Province mulls ban on smoking, throwing cigarette butts in public beaches

Alvarez said in his proposed ordinance that aside from the harmful effects of cigarettes, there are billions of cigarette butts being thrown every day that cause serious environmental damage.

File photo from People.com

Board Member Juan Antonio Alvarez has filed a proposed ordinance prohibiting the smoking and throwing of cigarette butts in all beaches in Palawan.

Alvarez said in his proposed ordinance that aside from the harmful effects of cigarettes, there are billions of cigarette butts being thrown every day that cause serious environmental damage.

Based on the study of the World Health Organization (WHO), Alvarez said 30 percent of items collected in coastal cleanups are cigarette butts which take at least 10 years to rot and five centuries to a millennium to fully decomposed.

Alvarez explained that the measure aims to protect the environment as well as the public.

“The officials in Palawan give importance to health and environmental concerns. Palawan takes pride in its world-class beaches and recognizes tourism as a major contributor to our economic growth with the responsibility of maintaining our shores,” he said.

The proposed measure will be implemented and monitored by the Provincial Health Office (PHO) and the Provincial Environment and Natural Resources Office (PENRO) in coordination with the barangays and municipal counterparts.

Alvarez said that there should be at least one deputized resort employee that will closely monitor their jurisdiction.

In his proposal, any person who will be caught smoking or throwing cigarettes in the prohibited area will be penalized by paying fines of P1,500 for the first offense, P3,000 for the second offense, and P5,000 for the third offense.

However, managers or resort owners will also be penalized if they fail to warn and report violators. An amount of P2,000 for the first offense, P4,000 for the second, and P10,000 for the third offense will be charged.

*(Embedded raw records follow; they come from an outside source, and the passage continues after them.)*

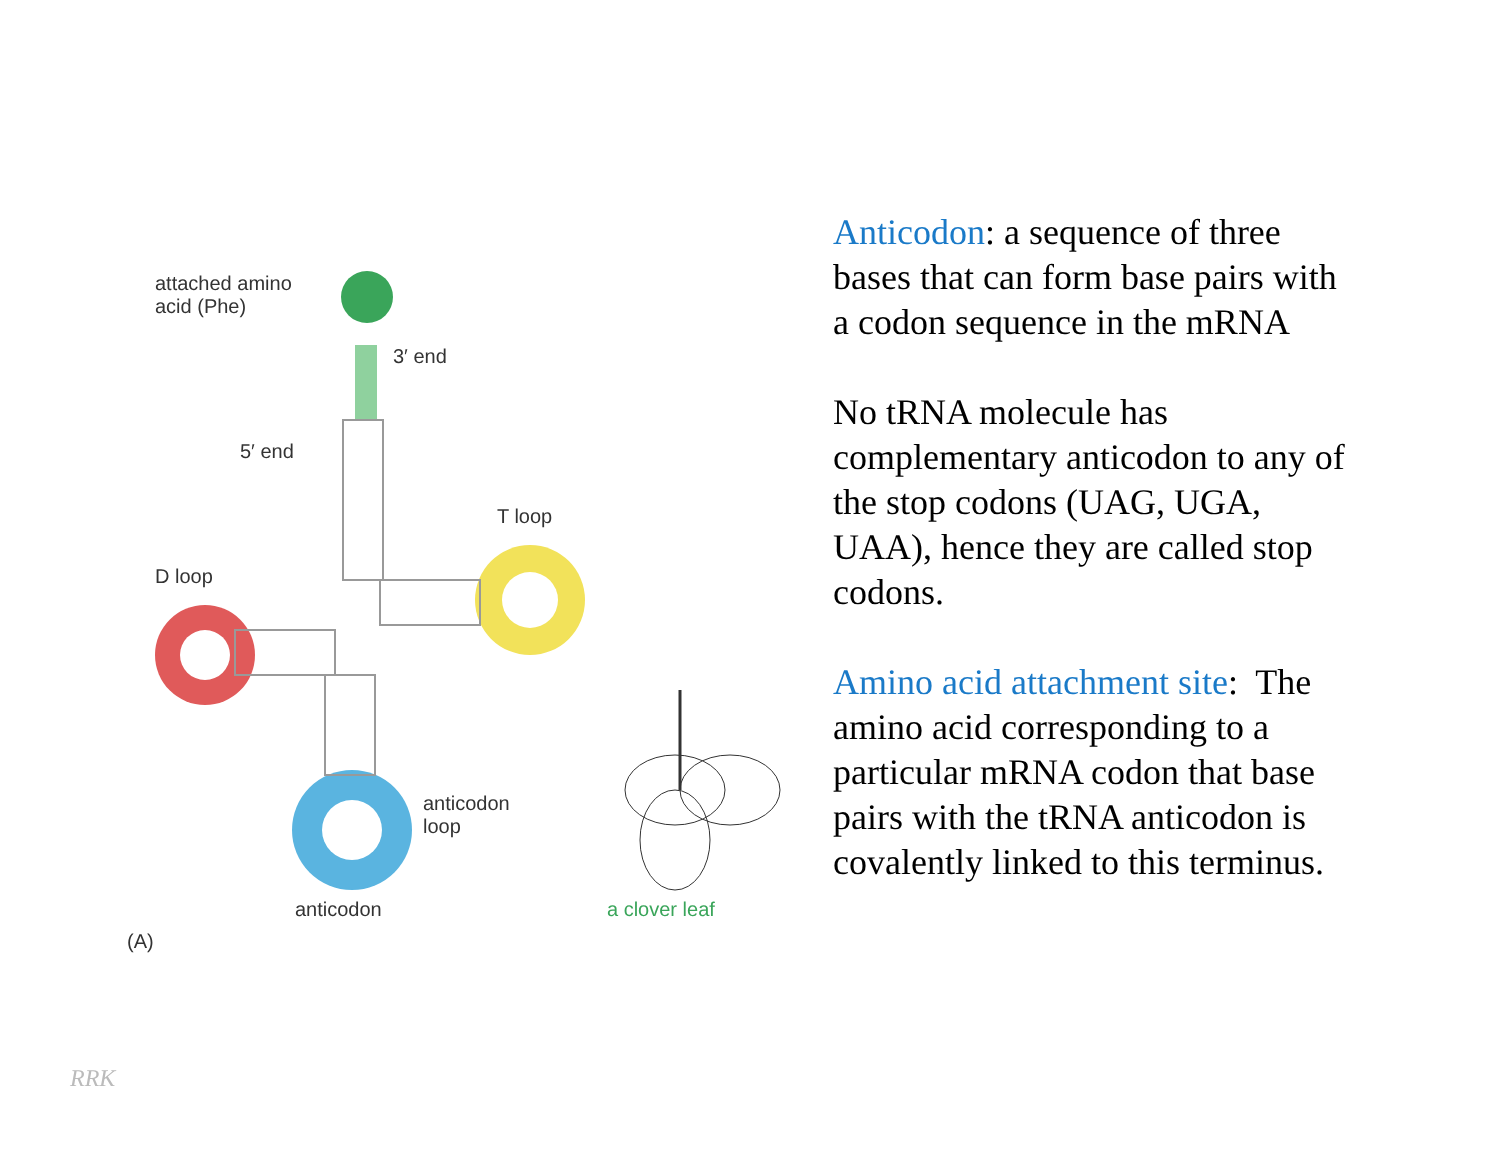attached amino
acid (Phe)
3′ end
5′ end
T loop
D loop
anticodon
loop
anticodon a clover leaf
(A)
Anticodon: a sequence of three bases that can form base pairs with a codon sequence in the mRNA
No tRNA molecule has complementary anticodon to any of the stop codons (UAG, UGA, UAA), hence they are called stop codons.
Amino acid attachment site: The amino acid corresponding to a particular mRNA codon that base pairs with the tRNA anticodon is covalently linked to this terminus.
RRK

“Owners of accommodations and entertainment establishments should take part in the information dissemination by placing pamphlets in the reception. In case there is a failure to warn or report the violators, a penalty should be imposed upon the president, manager, owner or operator,” Alvarez added.

In addition, Alvarez said that 30 percent of the collected fine will be given to the person who reported the case while the 70 percent should proceed to the barangay fund that will be allocated for health and environmental programs.

The proposed ordinance has been referred to the committee on environment and natural resources for further discussion.